Like many Labour politicians, I’ve long argued the need for link “green“ investments to the creation of real jobs and other economic infrastructure. This wont just happen, it needs government policy, planning and pump-priming. The Highlands are at the centre of developments in off-shore wind and wave power but how do we ensure that benefits don’t just go to the developers, manufacturers elsewhere or specific communities – welcome though that would be locally - but are shared across the whole area?

The Crown Estate Commission (CEC) owns the rights to developments on the seabed for up to 12 miles offshore. In recent years, the CEC has used that right to levy charges on businesses operating offshore, first on major fishing companies and now on the offshore wind and wave developers, most of whom are operating on sea-beds off the Highland coastline. The potential revenues are growing rapidly as the scale of offshore development ramps up.

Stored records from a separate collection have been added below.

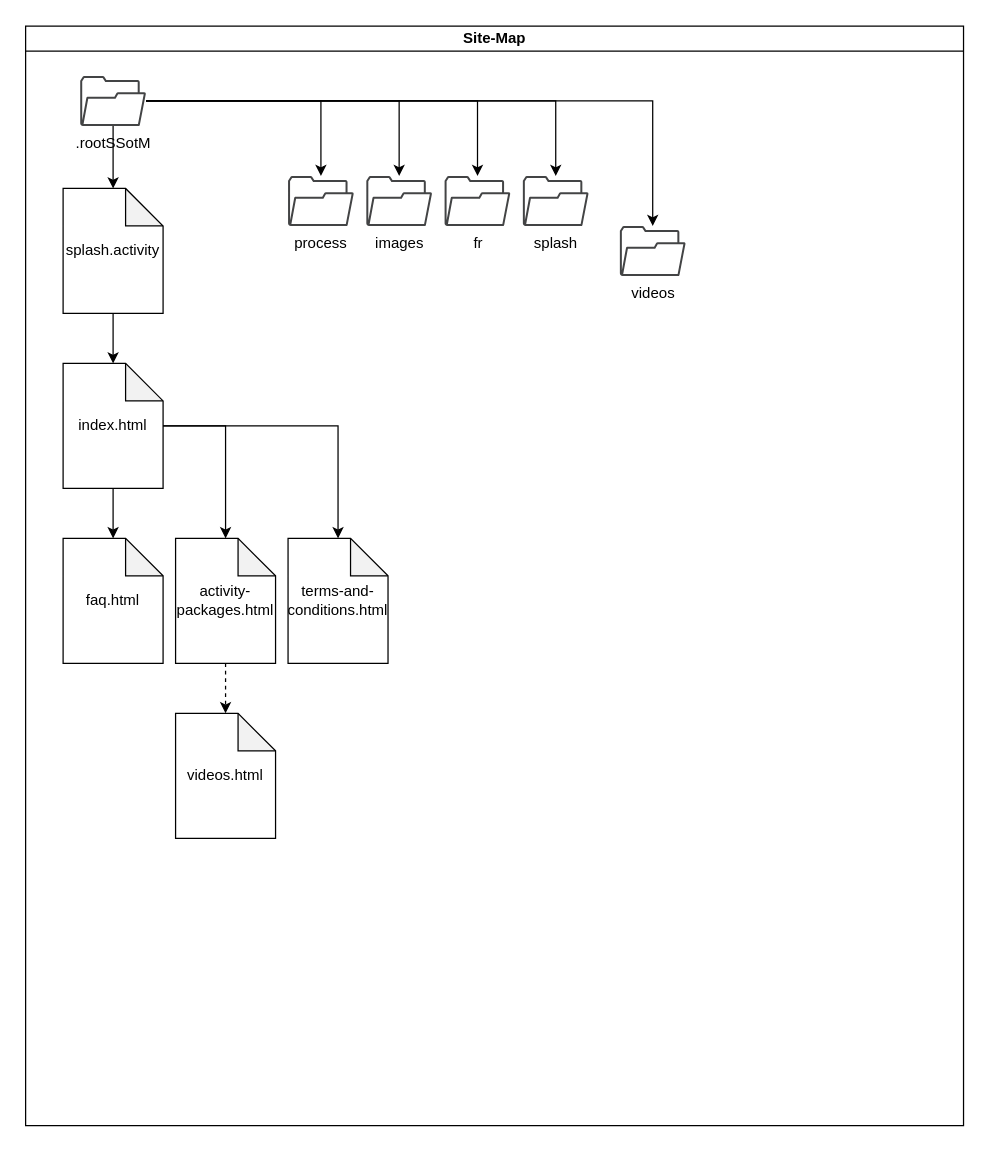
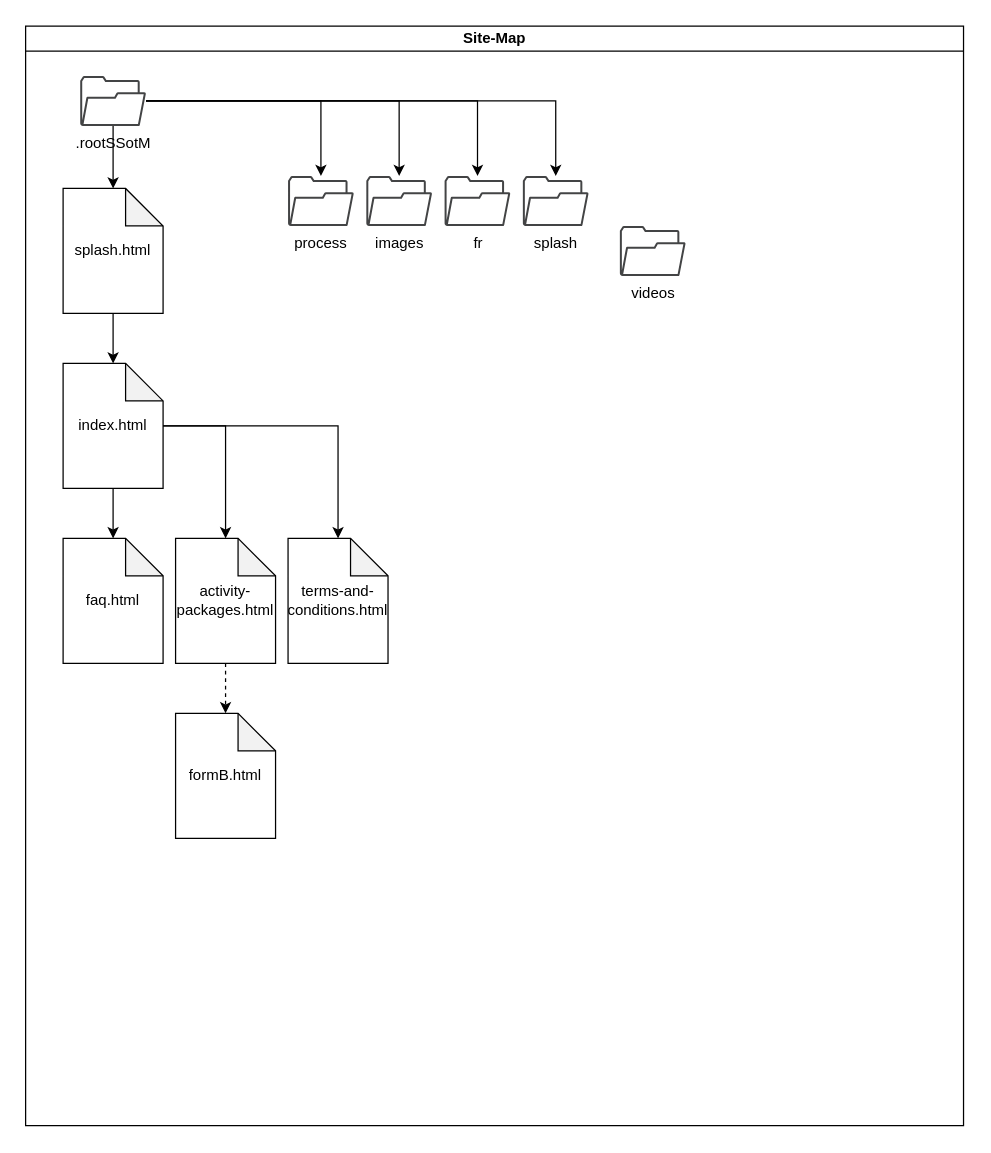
  <mxCell id="0" />
  <mxCell id="1" parent="0" />
  <mxCell id="2" value="Site-Map" style="swimlane;html=1;startSize=20;horizontal=1;containerType=tree;glass=0;" parent="1" vertex="1"><mxGeometry x="20" y="20" width="750.52" height="880" as="geometry" /></mxCell>
- <mxCell id="3" value="splash.activity" style="shape=note;whiteSpace=wrap;html=1;backgroundOutline=1;darkOpacity=0.05;" vertex="1" parent="2"><mxGeometry x="30" y="130" width="80" height="100" as="geometry" /></mxCell>
+ <mxCell id="3" value="splash.html" style="shape=note;whiteSpace=wrap;html=1;backgroundOutline=1;darkOpacity=0.05;" vertex="1" parent="2"><mxGeometry x="30" y="130" width="80" height="100" as="geometry" /></mxCell>
  <mxCell id="4" value="" style="edgeStyle=orthogonalEdgeStyle;rounded=0;orthogonalLoop=1;jettySize=auto;html=1;" edge="1" source="3" target="5" parent="2"><mxGeometry relative="1" as="geometry" /></mxCell>
  <mxCell id="5" value="index.html" style="shape=note;whiteSpace=wrap;html=1;backgroundOutline=1;darkOpacity=0.05;" vertex="1" parent="2"><mxGeometry x="30" y="270" width="80" height="100" as="geometry" /></mxCell>
  <mxCell id="6" value="" style="edgeStyle=orthogonalEdgeStyle;rounded=0;orthogonalLoop=1;jettySize=auto;html=1;" edge="1" target="7" source="5" parent="2"><mxGeometry relative="1" as="geometry"><mxPoint x="110" y="310" as="sourcePoint" /></mxGeometry></mxCell>
  <mxCell id="7" value="faq.html" style="shape=note;whiteSpace=wrap;html=1;backgroundOutline=1;darkOpacity=0.05;" vertex="1" parent="2"><mxGeometry x="30" y="410" width="80" height="100" as="geometry" /></mxCell>
  <mxCell id="8" value="" style="edgeStyle=orthogonalEdgeStyle;rounded=0;orthogonalLoop=1;jettySize=auto;html=1;" edge="1" target="9" source="5" parent="2"><mxGeometry relative="1" as="geometry"><mxPoint x="110" y="310" as="sourcePoint" /></mxGeometry></mxCell>
  <mxCell id="9" value="activity-packages.html" style="shape=note;whiteSpace=wrap;html=1;backgroundOutline=1;darkOpacity=0.05;" vertex="1" parent="2"><mxGeometry x="120" y="410" width="80" height="100" as="geometry" /></mxCell>
  <mxCell id="10" value="" style="edgeStyle=orthogonalEdgeStyle;rounded=0;orthogonalLoop=1;jettySize=auto;html=1;" edge="1" target="11" source="5" parent="2"><mxGeometry relative="1" as="geometry"><mxPoint x="110" y="310" as="sourcePoint" /></mxGeometry></mxCell>
  <mxCell id="11" value="terms-and-conditions.html" style="shape=note;whiteSpace=wrap;html=1;backgroundOutline=1;darkOpacity=0.05;" vertex="1" parent="2"><mxGeometry x="210" y="410" width="80" height="100" as="geometry" /></mxCell>
  <mxCell id="12" value="" style="edgeStyle=orthogonalEdgeStyle;rounded=0;orthogonalLoop=1;jettySize=auto;html=1;dashed=1;" edge="1" target="13" source="9" parent="2"><mxGeometry relative="1" as="geometry"><mxPoint x="150" y="400" as="sourcePoint" /></mxGeometry></mxCell>
- <mxCell id="13" value="videos.html" style="shape=note;whiteSpace=wrap;html=1;backgroundOutline=1;darkOpacity=0.05;" vertex="1" parent="2"><mxGeometry x="120" y="550" width="80" height="100" as="geometry" /></mxCell>
+ <mxCell id="13" value="formB.html" style="shape=note;whiteSpace=wrap;html=1;backgroundOutline=1;darkOpacity=0.05;" vertex="1" parent="2"><mxGeometry x="120" y="550" width="80" height="100" as="geometry" /></mxCell>
  <mxCell id="14" style="edgeStyle=orthogonalEdgeStyle;rounded=0;orthogonalLoop=1;jettySize=auto;html=1;entryX=0.5;entryY=0;entryDx=0;entryDy=0;entryPerimeter=0;" edge="1" parent="2" source="15" target="3"><mxGeometry relative="1" as="geometry" /></mxCell>
  <mxCell id="15" value=".rootSSotM" style="sketch=0;pointerEvents=1;shadow=0;dashed=0;html=1;strokeColor=none;fillColor=#434445;aspect=fixed;labelPosition=center;verticalLabelPosition=bottom;verticalAlign=top;align=center;outlineConnect=0;shape=mxgraph.vvd.folder;" vertex="1" parent="2"><mxGeometry x="43.69" y="40" width="52.63" height="40" as="geometry" /></mxCell>
  <mxCell id="16" value="" style="edgeStyle=orthogonalEdgeStyle;rounded=0;orthogonalLoop=1;jettySize=auto;html=1;" edge="1" source="15" target="17" parent="2"><mxGeometry relative="1" as="geometry" /></mxCell>
  <mxCell id="17" value="process" style="sketch=0;pointerEvents=1;shadow=0;dashed=0;html=1;strokeColor=none;fillColor=#434445;aspect=fixed;labelPosition=center;verticalLabelPosition=bottom;verticalAlign=top;align=center;outlineConnect=0;shape=mxgraph.vvd.folder;" vertex="1" parent="2"><mxGeometry x="210" y="120" width="52.63" height="40" as="geometry" /></mxCell>
  <mxCell id="18" value="" style="edgeStyle=orthogonalEdgeStyle;rounded=0;orthogonalLoop=1;jettySize=auto;html=1;" edge="1" source="15" target="19" parent="2"><mxGeometry relative="1" as="geometry" /></mxCell>
  <mxCell id="19" value="images" style="sketch=0;pointerEvents=1;shadow=0;dashed=0;html=1;strokeColor=none;fillColor=#434445;aspect=fixed;labelPosition=center;verticalLabelPosition=bottom;verticalAlign=top;align=center;outlineConnect=0;shape=mxgraph.vvd.folder;" vertex="1" parent="2"><mxGeometry x="272.63" y="120" width="52.63" height="40" as="geometry" /></mxCell>
  <mxCell id="20" value="" style="edgeStyle=orthogonalEdgeStyle;rounded=0;orthogonalLoop=1;jettySize=auto;html=1;" edge="1" source="15" target="21" parent="2"><mxGeometry relative="1" as="geometry" /></mxCell>
  <mxCell id="21" value="fr" style="sketch=0;pointerEvents=1;shadow=0;dashed=0;html=1;strokeColor=none;fillColor=#434445;aspect=fixed;labelPosition=center;verticalLabelPosition=bottom;verticalAlign=top;align=center;outlineConnect=0;shape=mxgraph.vvd.folder;" vertex="1" parent="2"><mxGeometry x="335.26" y="120" width="52.63" height="40" as="geometry" /></mxCell>
  <mxCell id="22" value="" style="edgeStyle=orthogonalEdgeStyle;rounded=0;orthogonalLoop=1;jettySize=auto;html=1;" edge="1" source="15" target="23" parent="2"><mxGeometry relative="1" as="geometry" /></mxCell>
  <mxCell id="23" value="splash" style="sketch=0;pointerEvents=1;shadow=0;dashed=0;html=1;strokeColor=none;fillColor=#434445;aspect=fixed;labelPosition=center;verticalLabelPosition=bottom;verticalAlign=top;align=center;outlineConnect=0;shape=mxgraph.vvd.folder;" vertex="1" parent="2"><mxGeometry x="397.89" y="120" width="52.63" height="40" as="geometry" /></mxCell>
- <mxCell id="24" value="" style="edgeStyle=orthogonalEdgeStyle;rounded=0;orthogonalLoop=1;jettySize=auto;html=1;" edge="1" source="15" target="25" parent="2"><mxGeometry relative="1" as="geometry" /></mxCell>
  <mxCell id="25" value="videos" style="sketch=0;pointerEvents=1;shadow=0;dashed=0;html=1;strokeColor=none;fillColor=#434445;aspect=fixed;labelPosition=center;verticalLabelPosition=bottom;verticalAlign=top;align=center;outlineConnect=0;shape=mxgraph.vvd.folder;" vertex="1" parent="2"><mxGeometry x="475.52" y="160" width="52.63" height="40" as="geometry" /></mxCell>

At present, all that money goes to the UK Treasury.

Highland Council, HIE and others have long argued that a slice of this revenue should be earmarked for economic and social development in the Highlands and Islands, in the same way as the Shetland Oil Fund was used back in the 1970s.

The LibDems used to support just such a policy but seem to have abandoned it now. No doubt vetoed by Chief Secretary to the Treasury Danny Alexander as part of the same deal which saw the LibDems sell out on Student Fees, VAT and the Cuts. The SNP want all the CEC’s powers and revenues transferred to Scottish Control. There’s a strong case for that, but there need to be assurances about how such powers will be used to benefit specific regions and not just fund favoured projects elsewhere.

We promised a Scottish Crown Estate Commissioner in our 2011 Scottish Manifesto. Should Scottish Labour seize the initiative and make the case for a Highlands Renewables Fund - kick-started from a share of CEC Revenues – which could be used to benefit the region socially and economically?